This week was full of omens that Syria in its already fractured and suffering condition should look forward to more misery. This is due to the actions of Syrians as well as foreign powers, amidst slow-moving negotiations for cease-fires and a future political transition. The most intriguing sign of things to come was the official announcement by Saudi Arabia that it is willing to provide ground forces to fight Daesh (ISIS) in Syria, if the anti-Daesh countries that will meet in Brussels this month agree on a coordinated ground-and-air strategy.
The possible Saudi military move on the ground is doubly intriguing because it comes at a time when the United States has already increased the number of its special operations forces operating against Daesh in Iraq (and probably also in Syria), while some signs suggest that Turkey may be preparing to make a ground incursion in northern Syria. Foreign land forces fighting inside Syria would be a very significant development in the battle against Daesh. Yet this also raises important questions about the consequences of such action, questions that typically are neither asked nor answered by any government before it undertakes military action inside an Arab country.
Saudi Arabia’s potential ground action in Syria is important if it reflects a willingness among major regional powers to do what is needed to break up Daesh’s territorial base in northern Syria and Iraq. Every politician or soldier who comments on the challenge of defeating Daesh correctly notes that air power alone will not do the job, as the past 19 months have proven. Daesh and Al-Qaeda keep to expand their territorial reach and footholds in other countries, in direct parallel with American-led aerial military attacks against them. The last 19 months also show that when combined aerial and ground forces attack Daesh, they win and force it to retreat, as half a dozen such cases in Syria and Iraq confirm.
So the prospect of Saudi Arabian troops in Syria signals three critical things: the possibility of a genuinely united and coordinated international military strategy to defeat Daesh using all available means, Arab and other regional powers’ willingness to fight on the ground in this battle, and the likelihood of other Arab states joining a multinational force that includes Saudi troops.
It remains unclear, though, if such a Saudi move would activate the multinational, Arab-Islamic, unified force that was announced three months ago, whose mission is to fight against terrorism and extremism in the Middle East. That announcement seems not to have been followed up by practical measures, just as an Arab League announcement nearly a year ago to create an Egyptian-led multinational force for a similar purpose was never actualized.

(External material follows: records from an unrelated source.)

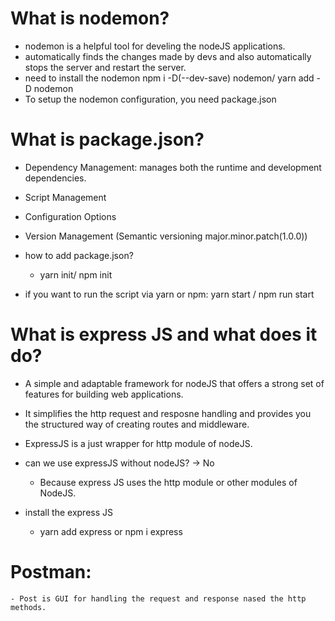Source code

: # What is nodemon?

   - nodemon is a helpful tool for develing the nodeJS applications.
   - automatically finds the changes made by devs and also automatically stops the server and restart the server.
   - need to install the nodemon
     npm i -D(--dev-save) nodemon/ yarn add -D nodemon
   - To setup the nodemon configuration, you need package.json 

# What is package.json?

   - Dependency Management: manages both the runtime and development dependencies.
   - Script Management
   - Configuration Options
   - Version Management (Semantic versioning major.minor.patch(1.0.0))
   - how to add package.json?
      - yarn init/ npm init

  - if you want to run the script via yarn or npm:
      yarn start / npm run start

# What is express JS and what does it do?

  - A simple and adaptable framework for nodeJS that offers a strong set of features for building web applications.
  - It simplifies the http request and resposne handling and provides you the structured way of creating routes and middleware.
  - ExpressJS is a just wrapper for http module of nodeJS.
  - can we use expressJS without nodeJS? -> No

     - Because express JS uses the http module or other modules of NodeJS.

  - install the express JS
     - yarn add express or npm i express   

# Postman:

    - Post is GUI for handling the request and response nased the http methods.
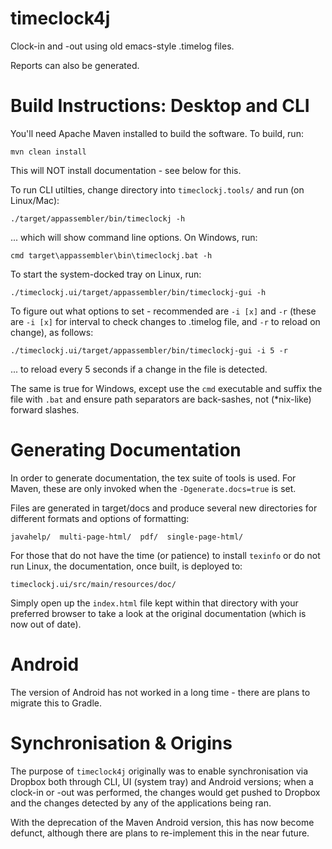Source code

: # timeclock4j

Clock-in and -out using old emacs-style .timelog files.

Reports can also be generated.

# Build Instructions: Desktop and CLI

You'll need Apache Maven installed to build the software. To build, run:

    mvn clean install
    
This will NOT install documentation - see below for this.
    
To run CLI utilties, change directory into `timeclockj.tools/` and run (on Linux/Mac):

    ./target/appassembler/bin/timeclockj -h
    
... which will show command line options. On Windows, run:

    cmd target\appassembler\bin\timeclockj.bat -h
   
To start the system-docked tray on Linux, run:

    ./timeclockj.ui/target/appassembler/bin/timeclockj-gui -h
   
To figure out what options to set - recommended are `-i [x]` and `-r` (these are `-i [x]` for interval to check changes to .timelog file, and `-r` to reload on change), as follows:

    ./timeclockj.ui/target/appassembler/bin/timeclockj-gui -i 5 -r
   
... to reload every 5 seconds if a change in the file is detected.

The same is true for Windows, except use the `cmd` executable and suffix the file with `.bat` and ensure path separators are back-sashes, not (*nix-like) forward slashes.

# Generating Documentation

In order to generate documentation, the tex suite of tools is used. For Maven, these are only invoked when the `-Dgenerate.docs=true` is set.

Files are generated in target/docs and produce several new directories for different formats and options of formatting:

    javahelp/  multi-page-html/  pdf/  single-page-html/

For those that do not have the time (or patience) to install `texinfo` or do not run Linux, the documentation, once built, is deployed to:

    timeclockj.ui/src/main/resources/doc/

Simply open up the `index.html` file kept within that directory with your preferred browser to take a look at the original documentation (which is now out of date).

# Android

The version of Android has not worked in a long time - there are plans to migrate this to Gradle.

# Synchronisation & Origins

The purpose of `timeclock4j` originally was to enable synchronisation via Dropbox both through CLI, UI (system tray) and Android versions; when a clock-in or -out was performed, the changes would get pushed to Dropbox and the changes detected by any of the applications being ran.

With the deprecation of the Maven Android version, this has now become defunct, although there are plans to re-implement this in the near future.
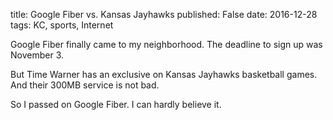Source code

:title: Google Fiber vs. Kansas Jayhawks
published: False
date: 2016-12-28
tags: KC, sports, Internet

Google Fiber finally came to my neighborhood. The deadline to sign up
was November 3.

But Time Warner has an exclusive on Kansas Jayhawks basketball
games. And their 300MB service is not bad.

So I passed on Google Fiber. I can hardly believe it.
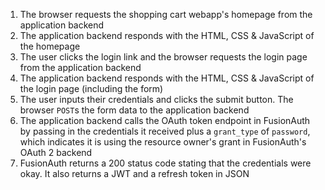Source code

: 1. The browser requests the shopping cart webapp's homepage from the application backend
1. The application backend responds with the HTML, CSS & JavaScript of the homepage
1. The user clicks the login link and the browser requests the login page from the application backend
1. The application backend responds with the HTML, CSS & JavaScript of the login page (including the form)
1. The user inputs their credentials and clicks the submit button. The browser `POST`s the form data to the application backend
1. The application backend calls the OAuth token endpoint in FusionAuth by passing in the credentials it received plus a `grant_type` of `password`, which indicates it is using the resource owner's grant in FusionAuth's OAuth 2 backend 
1. FusionAuth returns a 200 status code stating that the credentials were okay. It also returns a JWT and a refresh token in JSON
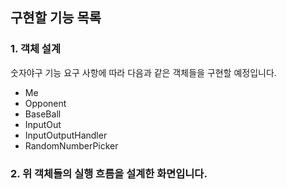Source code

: ## 구현할 기능 목록

### 1. 객체 설계 
숫자야구 기능 요구 사항에 따라 다음과 같은 객체들을 구현할 예정입니다. 

- Me
- Opponent
- BaseBall
- InputOut
- InputOutputHandler
- RandomNumberPicker

### 2. 위 객체들의 실행 흐름을 설계한 화면입니다. 

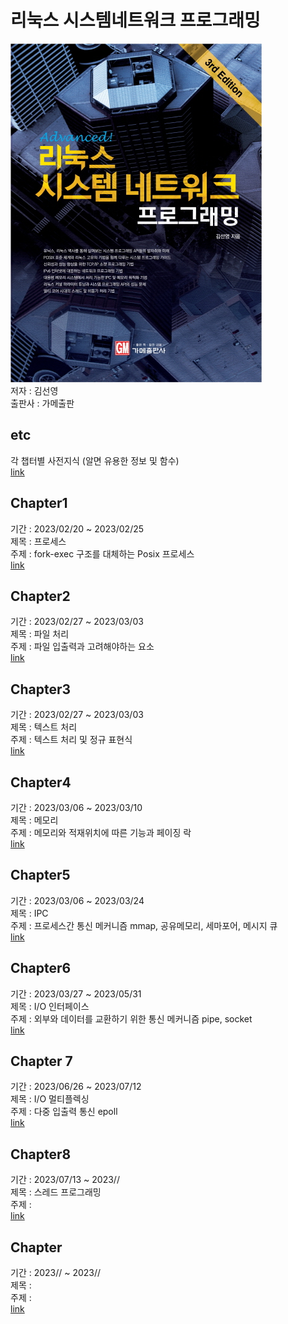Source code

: # 리눅스 시스템네트워크 프로그래밍
![](img/cover.png)  
저자 : 김선영  
출판사 : 가메출판  


## etc
각 챕터별 사전지식 (알면 유용한 정보 및 함수)  
[link](etc.md)  


## Chapter1
기간 : 2023/02/20 ~ 2023/02/25  
제목 : 프로세스  
주제 : fork-exec 구조를 대체하는 Posix 프로세스  
[link](Chapter1/Chapter1%20Process.md)  


## Chapter2
기간 : 2023/02/27 ~ 2023/03/03  
제목 : 파일 처리  
주제 : 파일 입출력과 고려해야하는 요소  
[link](Chapter2/Chapter2%20File.md)  


## Chapter3
기간 : 2023/02/27 ~ 2023/03/03  
제목 : 텍스트 처리  
주제 : 텍스트 처리 및 정규 표현식  
[link](Chapter3/Chapter3%20TextProcessing.md)  


## Chapter4
기간 : 2023/03/06 ~ 2023/03/10  
제목 : 메모리  
주제 : 메모리와 적재위치에 따른 기능과 페이징 락  
[link](Chapter4/Chapter4%20Memory.md)  


## Chapter5
기간 : 2023/03/06 ~ 2023/03/24  
제목 : IPC  
주제 : 프로세스간 통신 메커니즘 mmap, 공유메모리, 세마포어, 메시지 큐  
[link](Chapter5/Chapter5%20IPC.md)  

## Chapter6
기간 : 2023/03/27 ~ 2023/05/31  
제목 : I/O 인터페이스  
주제 : 외부와 데이터를 교환하기 위한 통신 메커니즘 pipe, socket   
[link](Chapter6/Chapter6%20IO%20Interface.md)  

## Chapter 7
기간 : 2023/06/26 ~ 2023/07/12  
제목 : I/O 멀티플렉싱  
주제 : 다중 입출력 통신 epoll  
[link](Chapter7/Chapter7%20IO%20Multiplexing.md)  

## Chapter8
기간 : 2023/07/13 ~ 2023//  
제목 : 스레드 프로그래밍  
주제 :   
[link](Chapter8/Chapter8%20Thread%20Programming.md)  

## Chapter
기간 : 2023// ~ 2023//  
제목 :   
주제 :   
[link](Chapter/)  





<!--
<h1> Title </h1>

<h2> Index </h2>

## sub-title
### function_name
	#include <>
	[function]
**Parameters**
- 

**Return Value**
- 

**Description**  


## h2  
### h3  
**Parameters**  
-   

**Return Value**  
-   

**Description**  
-->
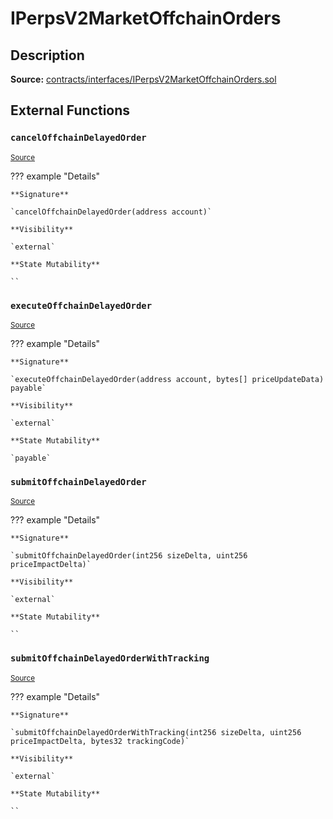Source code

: # IPerpsV2MarketOffchainOrders

## Description

**Source:** [contracts/interfaces/IPerpsV2MarketOffchainOrders.sol](https://github.com/Synthetixio/synthetix/tree/v2.80.0-alpha/contracts/interfaces/IPerpsV2MarketOffchainOrders.sol)

## External Functions

### `cancelOffchainDelayedOrder`

<sub>[Source](https://github.com/Synthetixio/synthetix/tree/v2.80.0-alpha/contracts/interfaces/IPerpsV2MarketOffchainOrders.sol#L13)</sub>

??? example "Details"

    **Signature**

    `cancelOffchainDelayedOrder(address account)`

    **Visibility**

    `external`

    **State Mutability**

    ``

### `executeOffchainDelayedOrder`

<sub>[Source](https://github.com/Synthetixio/synthetix/tree/v2.80.0-alpha/contracts/interfaces/IPerpsV2MarketOffchainOrders.sol#L15)</sub>

??? example "Details"

    **Signature**

    `executeOffchainDelayedOrder(address account, bytes[] priceUpdateData) payable`

    **Visibility**

    `external`

    **State Mutability**

    `payable`

### `submitOffchainDelayedOrder`

<sub>[Source](https://github.com/Synthetixio/synthetix/tree/v2.80.0-alpha/contracts/interfaces/IPerpsV2MarketOffchainOrders.sol#L5)</sub>

??? example "Details"

    **Signature**

    `submitOffchainDelayedOrder(int256 sizeDelta, uint256 priceImpactDelta)`

    **Visibility**

    `external`

    **State Mutability**

    ``

### `submitOffchainDelayedOrderWithTracking`

<sub>[Source](https://github.com/Synthetixio/synthetix/tree/v2.80.0-alpha/contracts/interfaces/IPerpsV2MarketOffchainOrders.sol#L7)</sub>

??? example "Details"

    **Signature**

    `submitOffchainDelayedOrderWithTracking(int256 sizeDelta, uint256 priceImpactDelta, bytes32 trackingCode)`

    **Visibility**

    `external`

    **State Mutability**

    ``
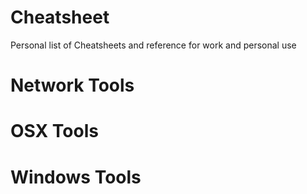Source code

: # Cheatsheet
Personal list of Cheatsheets and reference for work and personal use
# Network Tools
# OSX Tools
# Windows Tools
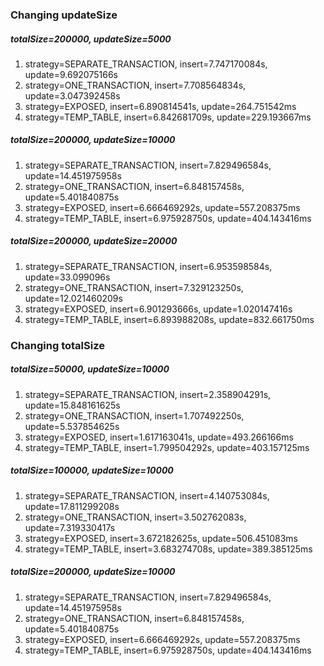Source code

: ### Changing updateSize

##### totalSize=200000, updateSize=5000
1. strategy=SEPARATE_TRANSACTION, insert=7.747170084s, update=9.692075166s
2. strategy=ONE_TRANSACTION, insert=7.708564834s, update=3.047392458s
3. strategy=EXPOSED, insert=6.890814541s, update=264.751542ms
4. strategy=TEMP_TABLE, insert=6.842681709s, update=229.193667ms

##### totalSize=200000, updateSize=10000
1. strategy=SEPARATE_TRANSACTION, insert=7.829496584s, update=14.451975958s
2. strategy=ONE_TRANSACTION, insert=6.848157458s, update=5.401840875s
3. strategy=EXPOSED, insert=6.666469292s, update=557.208375ms
4. strategy=TEMP_TABLE, insert=6.975928750s, update=404.143416ms

##### totalSize=200000, updateSize=20000
1. strategy=SEPARATE_TRANSACTION, insert=6.953598584s, update=33.099096s
2. strategy=ONE_TRANSACTION, insert=7.329123250s, update=12.021460209s
3. strategy=EXPOSED, insert=6.901293666s, update=1.020147416s
4. strategy=TEMP_TABLE, insert=6.893988208s, update=832.661750ms

### Changing totalSize

##### totalSize=50000, updateSize=10000
1. strategy=SEPARATE_TRANSACTION, insert=2.358904291s, update=15.848161625s
2. strategy=ONE_TRANSACTION, insert=1.707492250s, update=5.537854625s
3. strategy=EXPOSED, insert=1.617163041s, update=493.266166ms
4. strategy=TEMP_TABLE, insert=1.799504292s, update=403.157125ms

##### totalSize=100000, updateSize=10000
1. strategy=SEPARATE_TRANSACTION, insert=4.140753084s, update=17.811299208s
2. strategy=ONE_TRANSACTION, insert=3.502762083s, update=7.319330417s
3. strategy=EXPOSED, insert=3.672182625s, update=506.451083ms
4. strategy=TEMP_TABLE, insert=3.683274708s, update=389.385125ms

##### totalSize=200000, updateSize=10000
1. strategy=SEPARATE_TRANSACTION, insert=7.829496584s, update=14.451975958s
2. strategy=ONE_TRANSACTION, insert=6.848157458s, update=5.401840875s
3. strategy=EXPOSED, insert=6.666469292s, update=557.208375ms
4. strategy=TEMP_TABLE, insert=6.975928750s, update=404.143416ms
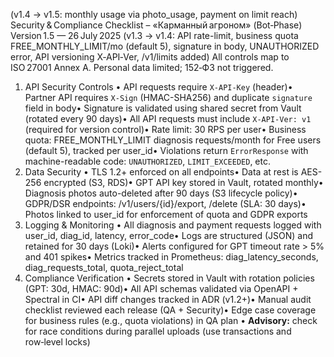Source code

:(v1.4 → v1.5: monthly usage via photo_usage, payment on limit reach)
Security & Compliance Checklist – «Карманный агроном» (Bot‑Phase)
Version 1.5 — 26 July 2025
(v1.3 → v1.4: API rate-limit, business quota FREE_MONTHLY_LIMIT/mo (default 5), signature in body, UNAUTHORIZED error, API versioning X‑API‑Ver, /v1/limits added)
All controls map to ISO 27001 Annex A. Personal data limited; 152‑ФЗ not triggered.
1. API Security Controls
• API requests require `X-API-Key` (header)• Partner API requires `X-Sign` (HMAC-SHA256) and duplicate `signature` field in body• Signature is validated using shared secret from Vault (rotated every 90 days)• All API requests must include `X-API-Ver: v1` (required for version control)• Rate limit: 30 RPS per user• Business quota: FREE_MONTHLY_LIMIT diagnosis requests/month for Free users (default 5), tracked per user_id• Violations return `ErrorResponse` with machine-readable code: `UNAUTHORIZED`, `LIMIT_EXCEEDED`, etc.
2. Data Security
• TLS 1.2+ enforced on all endpoints• Data at rest is AES-256 encrypted (S3, RDS)• GPT API key stored in Vault, rotated monthly• Diagnosis photos auto-deleted after 90 days (S3 lifecycle policy)• GDPR/DSR endpoints: /v1/users/{id}/export, /delete (SLA: 30 days)• Photos linked to user_id for enforcement of quota and GDPR exports
3. Logging & Monitoring
• All diagnosis and payment requests logged with user_id, diag_id, latency, error_code• Logs are structured (JSON) and retained for 30 days (Loki)• Alerts configured for GPT timeout rate > 5% and 401 spikes• Metrics tracked in Prometheus: diag_latency_seconds, diag_requests_total, quota_reject_total
4. Compliance Verification
• Secrets stored in Vault with rotation policies (GPT: 30d, HMAC: 90d)• All API schemas validated via OpenAPI + Spectral in CI• API diff changes tracked in ADR (v1.2+)• Manual audit checklist reviewed each release (QA + Security)• Edge case coverage for business rules (e.g., quota violations) in QA plan
• **Advisory:** check for race conditions during parallel uploads (use transactions and row‑level locks)
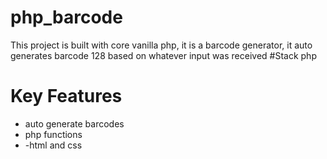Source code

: # php_barcode
This project is built with core vanilla php, it is a barcode generator, it auto generates barcode 128 based on whatever input was received
#Stack
php
# Key Features
- auto generate barcodes
- php functions
- -html and css
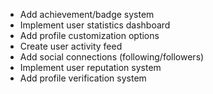 - Add achievement/badge system
- Implement user statistics dashboard
- Add profile customization options
- Create user activity feed
- Add social connections (following/followers)
- Implement user reputation system
- Add profile verification system
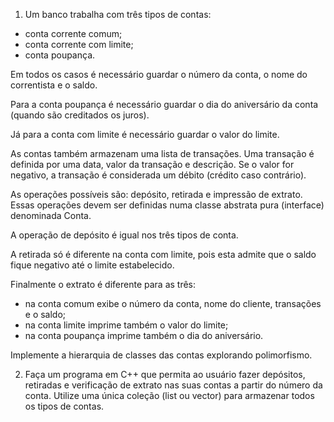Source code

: 1. Um banco trabalha com três tipos de contas:
* conta corrente comum;
* conta corrente com limite;
* conta poupança.

Em todos os casos é necessário guardar o número da conta, o nome
do correntista e o saldo.

Para a conta poupança é necessário guardar o dia do aniversário
da conta (quando são creditados os juros).

Já para a conta com limite é necessário guardar o valor do limite.

As contas também armazenam uma lista de transações. Uma transação
é definida por uma data, valor da transação e descrição. Se o
valor for negativo, a transação é considerada um débito (crédito
caso contrário).

As operações possíveis são: depósito, retirada e impressão de
extrato. Essas operações devem ser definidas numa classe abstrata
pura (interface) denominada Conta.

A operação de depósito é igual nos três tipos de conta.

A retirada só é diferente na conta com limite, pois esta admite
que o saldo fique negativo até o limite estabelecido.

Finalmente o extrato é diferente para as três:
* na conta comum exibe o número da conta, nome do cliente,
transações e o saldo;
* na conta limite imprime também o valor do limite;
* na conta poupança imprime também o dia do aniversário.

Implemente a hierarquia de classes das contas explorando
polimorfismo.

2. Faça um programa em C++ que permita ao usuário fazer depósitos,
retiradas e verificação de extrato nas suas contas a partir do
número da conta. Utilize uma única coleção (list ou vector) para
armazenar todos os tipos de contas.
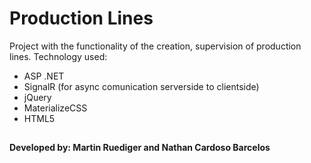 
# Production Lines

Project with the functionality of the creation, supervision of production lines. 
Technology used: 
- ASP .NET 
-  SignalR (for async comunication serverside to clientside)
-  jQuery
-  MaterializeCSS 
-  HTML5

##
#### Developed by: Martin Ruediger and Nathan Cardoso Barcelos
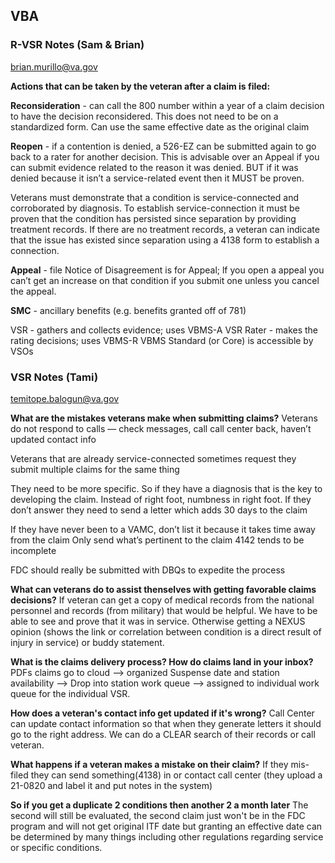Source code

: ## VBA

### R-VSR Notes (Sam & Brian)
brian.murillo@va.gov

**Actions that can be taken by the veteran after a claim is filed:**

**Reconsideration** - can call the 800 number within a year of a claim decision to have the decision reconsidered.
This does not need to be on a standardized form. Can use the same effective date as the original claim

**Reopen** - if a contention is denied, a 526-EZ can be submitted again to go back to a rater for another decision. This is advisable over an Appeal if you can submit evidence related to the reason it was denied. BUT if it was denied because it isn’t a service-related event then it MUST be proven.

Veterans must demonstrate that a condition is service-connected and corroborated by diagnosis. To establish service-connection it must be proven that the condition has persisted since separation by providing treatment records. If there are no treatment records, a veteran can indicate that the issue has existed since separation using a 4138 form to establish a connection.

**Appeal** - file Notice of Disagreement is for Appeal; lf you open a appeal you can’t get an increase on that condition if you submit one unless you cancel the appeal.

**SMC** - ancillary benefits (e.g. benefits granted off of 781)

VSR - gathers and collects evidence; uses VBMS-A
VSR Rater - makes the rating decisions; uses VBMS-R
VBMS Standard (or Core) is accessible by VSOs

### VSR Notes (Tami)
temitope.balogun@va.gov 

**What are the mistakes veterans make when submitting claims?**
Veterans do not respond to calls — check messages, call call center back, haven’t updated contact info

Veterans that are already service-connected sometimes request they submit multiple claims for the same thing

They need to be more specific. So if they have a diagnosis that is the key to developing the claim. 
 Instead of right foot, numbness in right foot. If they don’t answer they need to send a letter which adds 30 days to the claim

If they have never been to a VAMC, don’t list it because it takes time away from the claim
Only send what’s pertinent to the claim
4142 tends to be incomplete

FDC should really be submitted with DBQs to expedite the process

**What can veterans do to assist thenselves with getting favorable claims decisions?**
If veteran can get a copy of medical records from the national personnel and records (from military) that would be helpful. We have to be able to see and prove that it was in service. Otherwise getting a NEXUS opinion (shows the link or correlation between condition is a direct result of injury in service) or buddy statement.

**What is the claims delivery process? How do claims land in your inbox?**
PDFs claims go to cloud —> organized Suspense date and station availability —>   Drop into station work queue  —> assigned to individual work queue for the individual VSR.

**How does a veteran's contact info get updated if it's wrong?**
Call Center can update contact information so that when they generate letters it should go to the right address. We can do a CLEAR search of their records or call veteran.

**What happens if a veteran makes a mistake on their claim?**
If they mis-filed they can send something(4138) in or contact call center (they upload a 21-0820 and label it and put notes in the system)

**So if you get a duplicate 2 conditions then another 2 a month later** 
The second will still be evaluated, the second claim just won't be in the FDC program and will not get original ITF date but granting an effective date can be determined by many things including other regulations regarding service or specific conditions.

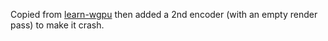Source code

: Copied from [learn-wgpu](https://github.com/sotrh/learn-wgpu/blob/master/code/beginner/tutorial2-surface/src/lib.rs) then added a 2nd encoder (with an empty render pass) to make it crash.
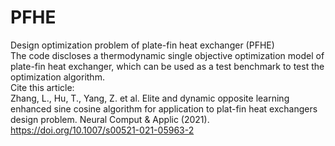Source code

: # PFHE
Design optimization problem of plate-fin heat exchanger (PFHE)  
The code discloses a thermodynamic single objective optimization model of plate-fin heat exchanger, which can be used as a test benchmark to test the optimization algorithm.  
Cite this article:   
Zhang, L., Hu, T., Yang, Z. et al. Elite and dynamic opposite learning enhanced sine cosine algorithm for application to plat-fin heat exchangers design problem. Neural Comput & Applic (2021).   
https://doi.org/10.1007/s00521-021-05963-2
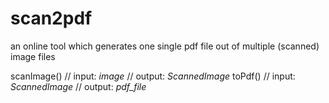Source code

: # scan2pdf
an online tool which generates one single pdf file out of multiple (scanned) image files

scanImage()
  // input: *image*
  // output: *ScannedImage*
toPdf()
  // input: *ScannedImage*
  // output: *pdf_file*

Saudi, Turkish, American, or other foreign troops in Syria also should ring an alarm bell. Whatever may be its motive or context, any Saudi ground action inside Syria must be seen in the wake of the last nine months of Saudi-led warfare in Yemen. That war has reached something of a stalemate, with neither side achieving clear victory, but both sides able to say they fought to protect their interests and assert their principles. The Yemeni people have suffered mightily, as a majority today survives only on international relief aid. It is likely that serious efforts will now be made to find a diplomatic solution to end the Yemen war in a manner that allows all interested parties to go back to the negotiating table to agree on a realistic mechanism to govern Yemen. A Saudi-led Arab effort to fight against Daesh could have positive consequences if it is configured in a realistic manner that accurately addresses the causes of the dangers we face in this region. It must also be accompanied by solutions to these dangers, that give us hope that the Arab world might look forward to a new era of stability, growth, justice and equity in the lives of all citizens. Such a sensible approach is rarely applied in wars within Arab states, whether waged by local or foreign powers. Any new militarism inside Syria and Iraq must be considered against the legacy of postwar chaos and national fragmentation in half a dozen Arab states, such as Syria, Somalia, Iraq, Libya and Yemen, where wars have allowed militants and terrorists to set up shop and expand in the region.War is clearly necessary to defeat Daesh, but such a war should be intelligently planned so that it removes the immediate threat but also offers realistic postwar ideas to stabilize Syria and do what no Arab or foreign power has done in this region: seriously tackle the underlying drivers of militancy, ideological extremism and terrorism, namely state autocracy, corruption, disparities, police state brutality, and regular invasions by foreign armies.